Clark County Administrative Offices are located at 500 South Grand Central Parkway, Las Vegas, NV 89155; phone: 702-455-0000.
Clark County was formed in 1909 from the southern portion of Lincoln County. Its original population base was 3,321 people. The county comprises more than 7,900 square miles of diverse, scenic desert landscape, ranging from the rugged Colorado River gorge to the alpine heights of Mt. Charleston. Early growth was slow and by 1940 it had only 16,000 inhabitants. Since 1940 it has become one of the fastest growing population centers in the United States. The 1980 preliminary county census shows the population at 462,218 people with a growth rate of 69.1 percent since 1970 (U.S. Department of Commerce 1980).
Clark County had a very unstable beginning.

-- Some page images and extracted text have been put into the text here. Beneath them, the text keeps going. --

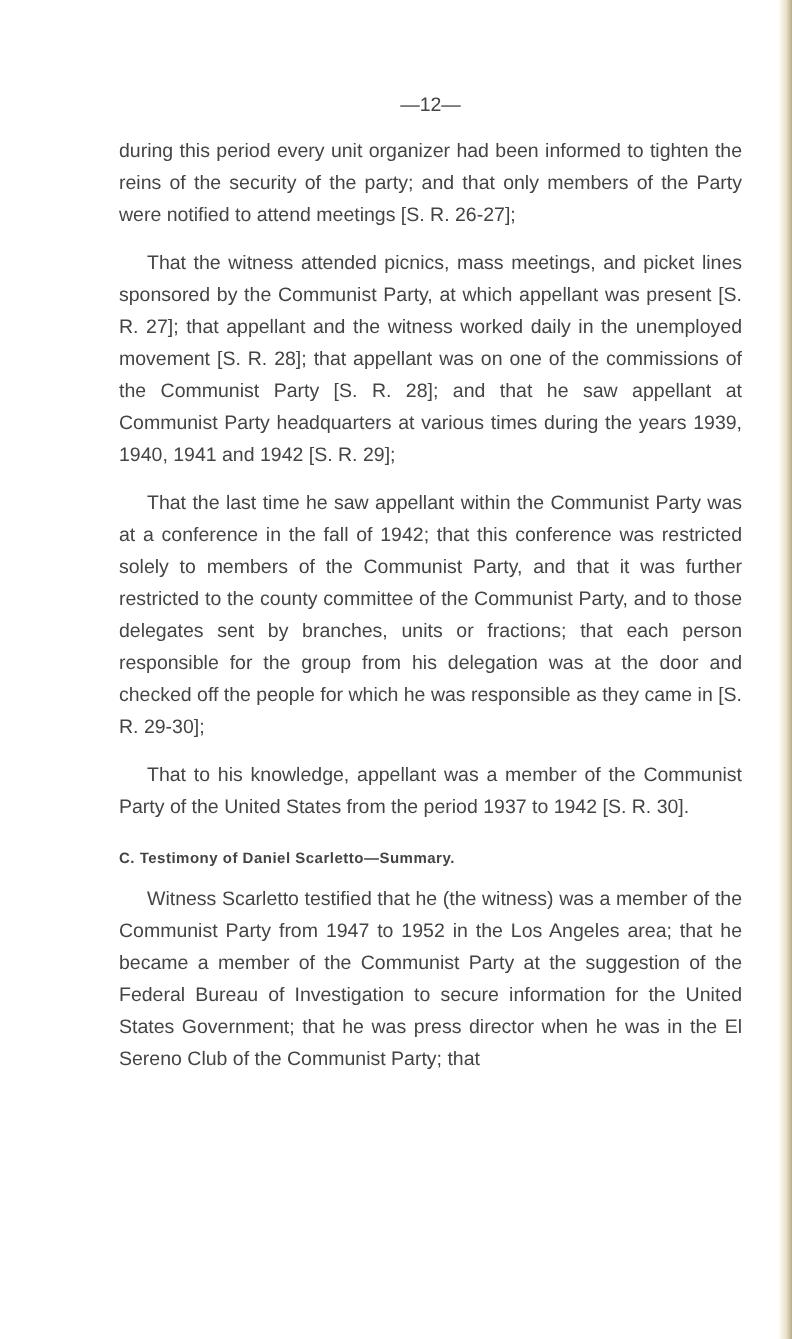—12—
during this period every unit organizer had been informed to tighten the reins of the security of the party; and that only members of the Party were notified to attend meetings [S. R. 26-27];
That the witness attended picnics, mass meetings, and picket lines sponsored by the Communist Party, at which appellant was present [S. R. 27]; that appellant and the witness worked daily in the unemployed movement [S. R. 28]; that appellant was on one of the commissions of the Communist Party [S. R. 28]; and that he saw appellant at Communist Party headquarters at various times during the years 1939, 1940, 1941 and 1942 [S. R. 29];
That the last time he saw appellant within the Communist Party was at a conference in the fall of 1942; that this conference was restricted solely to members of the Communist Party, and that it was further restricted to the county committee of the Communist Party, and to those delegates sent by branches, units or fractions; that each person responsible for the group from his delegation was at the door and checked off the people for which he was responsible as they came in [S. R. 29-30];
That to his knowledge, appellant was a member of the Communist Party of the United States from the period 1937 to 1942 [S. R. 30].
C. Testimony of Daniel Scarletto—Summary.
Witness Scarletto testified that he (the witness) was a member of the Communist Party from 1947 to 1952 in the Los Angeles area; that he became a member of the Communist Party at the suggestion of the Federal Bureau of Investigation to secure information for the United States Government; that he was press director when he was in the El Sereno Club of the Communist Party; that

Several different groups tried to settle the Virgin and Moapa Valleys, but the harsh elements prevailed and settlers chose to move on. In 1877 a group of Mormon settlers finally established themselves in Bunkerville and became the first inhabitants. Las Vegas, the best known city in the county, was born in 1908 when the Los Angeles, San Pedro, and Salt Lake Railroad auctioned off dozens of sage-sown lots to a land hungry hoard.

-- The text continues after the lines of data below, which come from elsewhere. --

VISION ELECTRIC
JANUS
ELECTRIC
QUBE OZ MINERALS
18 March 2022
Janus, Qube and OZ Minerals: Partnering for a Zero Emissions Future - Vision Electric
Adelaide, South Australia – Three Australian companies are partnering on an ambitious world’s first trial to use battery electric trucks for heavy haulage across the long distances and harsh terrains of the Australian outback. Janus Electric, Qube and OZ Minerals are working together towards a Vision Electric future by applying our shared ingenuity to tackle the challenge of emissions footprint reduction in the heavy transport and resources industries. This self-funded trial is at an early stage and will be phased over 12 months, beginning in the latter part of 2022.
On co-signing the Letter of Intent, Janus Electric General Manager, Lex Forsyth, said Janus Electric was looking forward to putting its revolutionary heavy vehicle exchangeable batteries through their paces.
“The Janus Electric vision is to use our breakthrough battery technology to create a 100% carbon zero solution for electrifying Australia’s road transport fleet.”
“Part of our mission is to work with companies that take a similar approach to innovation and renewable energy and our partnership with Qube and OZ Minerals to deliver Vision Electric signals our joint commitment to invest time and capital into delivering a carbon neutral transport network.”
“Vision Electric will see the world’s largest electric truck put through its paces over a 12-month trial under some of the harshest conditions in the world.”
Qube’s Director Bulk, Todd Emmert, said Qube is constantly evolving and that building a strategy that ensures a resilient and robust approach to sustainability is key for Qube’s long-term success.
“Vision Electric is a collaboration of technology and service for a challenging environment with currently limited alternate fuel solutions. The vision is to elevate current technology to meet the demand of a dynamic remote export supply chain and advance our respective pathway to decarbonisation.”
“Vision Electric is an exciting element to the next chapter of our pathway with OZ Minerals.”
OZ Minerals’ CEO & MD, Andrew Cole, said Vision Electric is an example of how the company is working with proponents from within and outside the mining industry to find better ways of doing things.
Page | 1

In an effort to overcome stagnation, the State of Nevada legalized gambling and the giant that is Las Vegas today was born. Total service sector is the prime economic motivator, and its dominance impacts all other areas in the economy. It directly creates one-half of all the employment in Clark County, followed by the trade, construction, and transportation sectors. All other employment sectors, excluding government, comprise 7.8 percent of the total employment. Agriculture and mining, major factors in the State economy, have a negligible impact upon the county economy.
In the 75 years since its beginning, the city of Las Vegas has grown to encompass 18 square miles. The metropolitan Las Vegas area, comprised of three incorporated towns and seven unincorporated townships, accounts for 96 percent of the total county population. The core of development is located at the junction of Interstate Highway 15 (1-15), U.S. Highway 95 (U.S. 95), and the Union Pacific Railroad.
North Las Vegas is the second largest city in the county and ranks third in the State. With an estimated 52,350 residents (Nevada Development Authority Newsletter, July 1980, Volume 9), the city is primarily a "bedroom community" with the potential of becoming a major center for industry. About 40 percent of its nearly 35 square miles is located within the industrial zone, and only a fraction of that is developed.